Here, a patient is learning to regulate the activities of his cerebral cortex using neurofeedback. This could help him to deal with the phantom sounds caused by tinnitus. | Photo: Provided by subject

People with tinnitus complain of a long list of phantom sounds in their head, from ringing to buzzing, whistling or hissing. But the underlying phenomenon is always the same: they hear a continuous sound in their ear that has no external acoustic source, because it’s produced by the brain itself. These noises are a mystery to medical science because they take so many different forms and can have just as many different causes.

“In tinnitus, the brain creates the sensation of a sound even though there is no external source for it”.Dimitrios Daskalou

In most cases, tinnitus is temporary – it can occur, for example, after one has heard a loud bang. But it can also be caused by medication, stress, head trauma, infections or progressive hearing loss. “According to one of the most common theories, the brain compensates for a loss of hearing by means of a false adjustment, creating the sensation of a sound even though there is no external source for it”, says Dimitrios Daskalou, a tinnitus researcher at the Geneva University Hospitals (HUG).  

Moving an object on a screen with your mind

Tinnitus will affect up to one in five people at least once in their lifetime. In Switzerland, roughly one in 50 will suffer from its chronic form – which in medical terms, says Daskalou, means that its symptoms last for longer than six months. It can often have a severe impact on one’s quality of life. More than a third of those with tinnitus suffer from depression, sleep disorders or anxiety. The current standard treatment for it is cognitive behavioural therapy, whose primary goal is to teach people how to live with it. But tinnitus varies greatly in how it affects people, and is often not permanent. 

Recent years have seen the launch of a number of projects that rely instead on so-called neurofeedback. This type of therapy is based on two assumptions: first that the human brain is capable of learning, secondly that tinnitus causes a measurable change in brain activity among those suffering from it. “Using neurofeedback, people themselves can learn to control the activity of a specific region of the brain”, says Basil Preisig of the Institute of Comparative Linguistics at the University of Zurich.

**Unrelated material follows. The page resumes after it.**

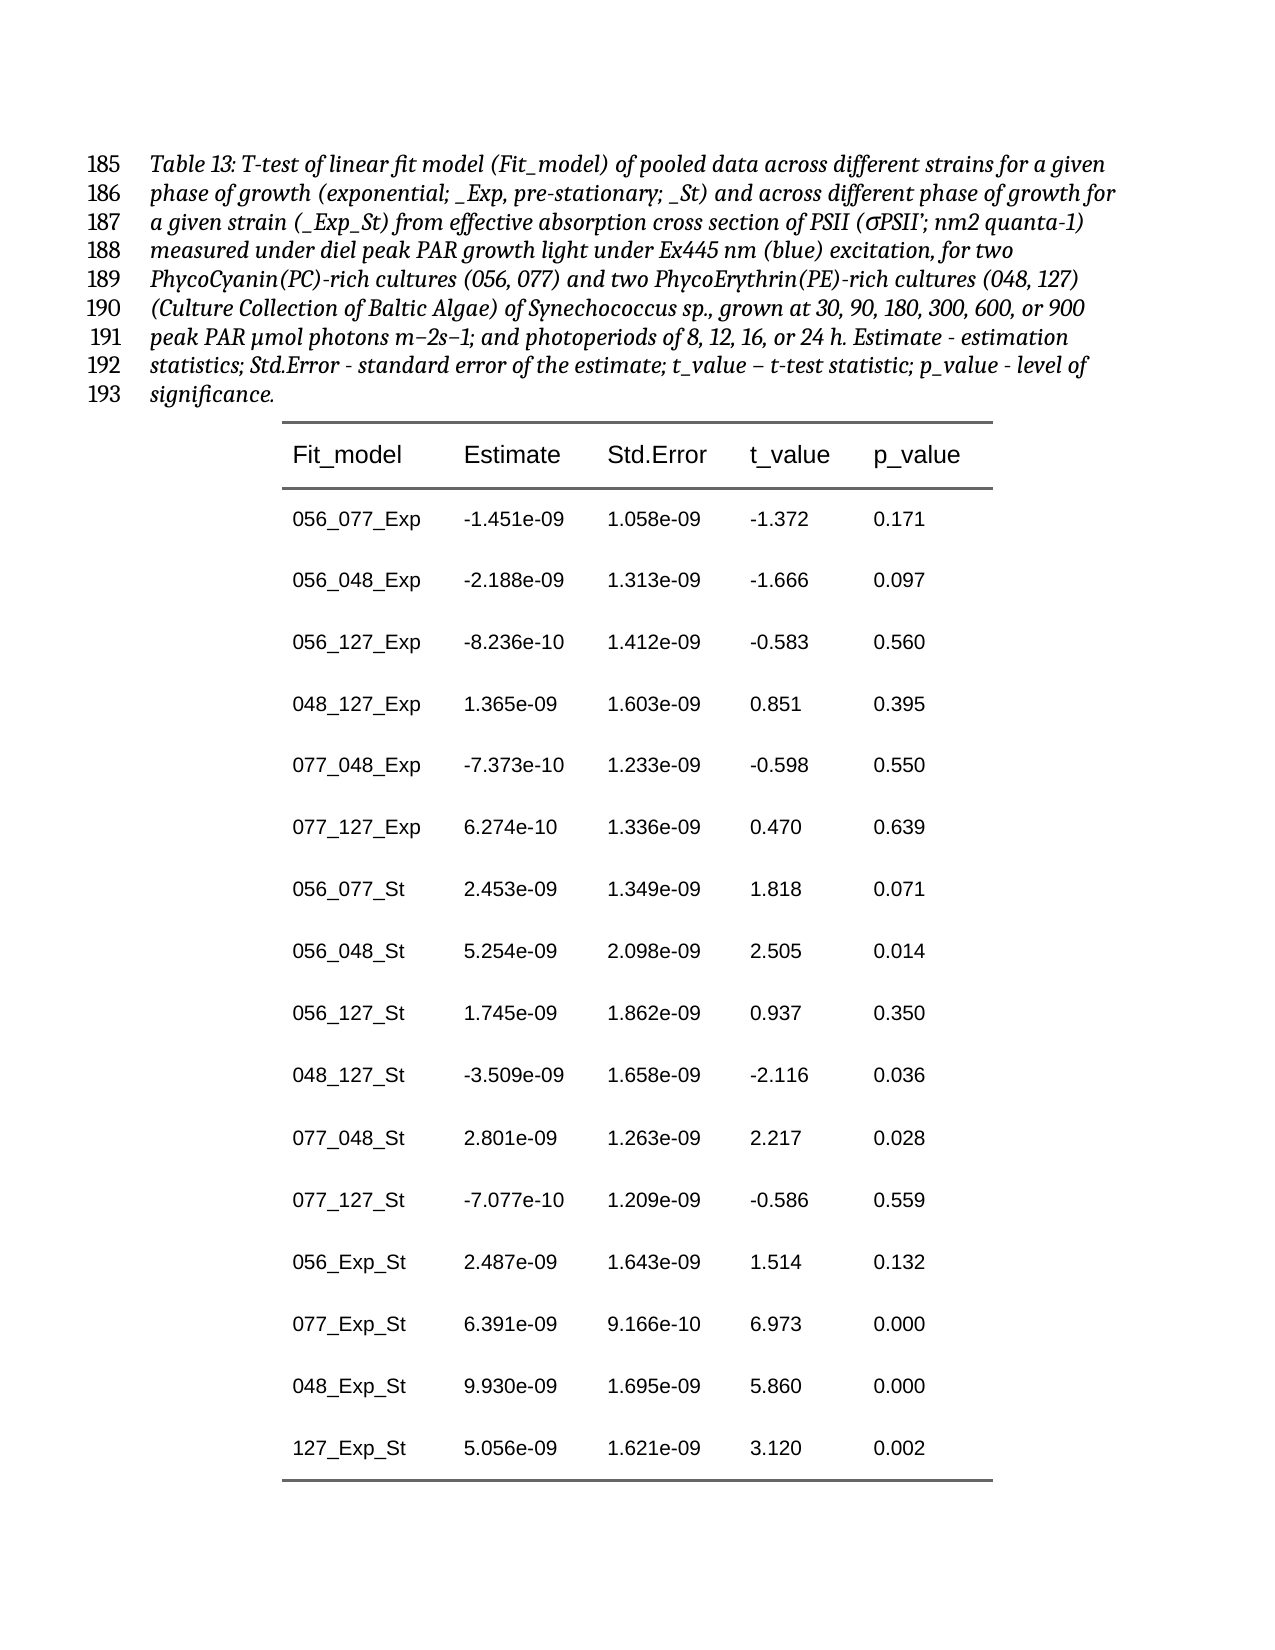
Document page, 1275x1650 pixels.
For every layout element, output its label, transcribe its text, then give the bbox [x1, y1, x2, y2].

“We are testing whether the misdirected brain functions that are the cause of tinnitus can be corrected in this way”. He is currently heading a project investigating our ability to listen in acoustically difficult situations. “Being able to focus on a speech signal while blocking out background noise at the same time is something that is often limited in tinnitus sufferers and in people whose hearing is impaired”. Neurofeedback could help them to learn to improve their auditory attentional control.  

“Being able to focus on a speech signal while blocking out background noise is often limited in tinnitus sufferers”.Basil Preisig

In this process, the activity of the nerve cells in the relevant brain region is measured, converted into an image or a sound in real time, and displayed to the patient as a moving object on a computer screen, for example. They can then try out assorted mental strategies to influence the excitation of the specific brain cells that are involved. If they succeed in this, the effect becomes visible immediately; in such an instance, for example, the object on the screen will change position.  

The strategy being pursued in Zurich is primarily concerned with speech processing that is measured using electrodes placed on the scalp of the patient. Daskalou’s project, in contrast, focuses on the activity of the auditory cortex and uses functional magnetic resonance imaging (fMRI). In tinnitus patients, the auditory cortex is often overactive and is suspected of being co-responsible for producing the phantom sound.

More successful therapy

“Those who learn to regulate the auditory cortex using neurofeedback often have better long-term therapeutic success than is the case with conventional behavioural therapy”, says Daskalou, referring to the results of a study in which he was himself involved, conducted jointly by the Wyss Centre, EPFL and HUG.  

However, all the scientists involved agree that they need more data before they can start to use such approaches on a clinical basis. Nathan Weisz is the head of the Auditory Neuroscience Laboratory at the University of Salzburg. He sums up the challenges they face as follows: “We need robust neuronal measurement data that are reliably related to tinnitus. It’s all the more important, given the enormous effort involved in conducting careful neurofeedback studies”.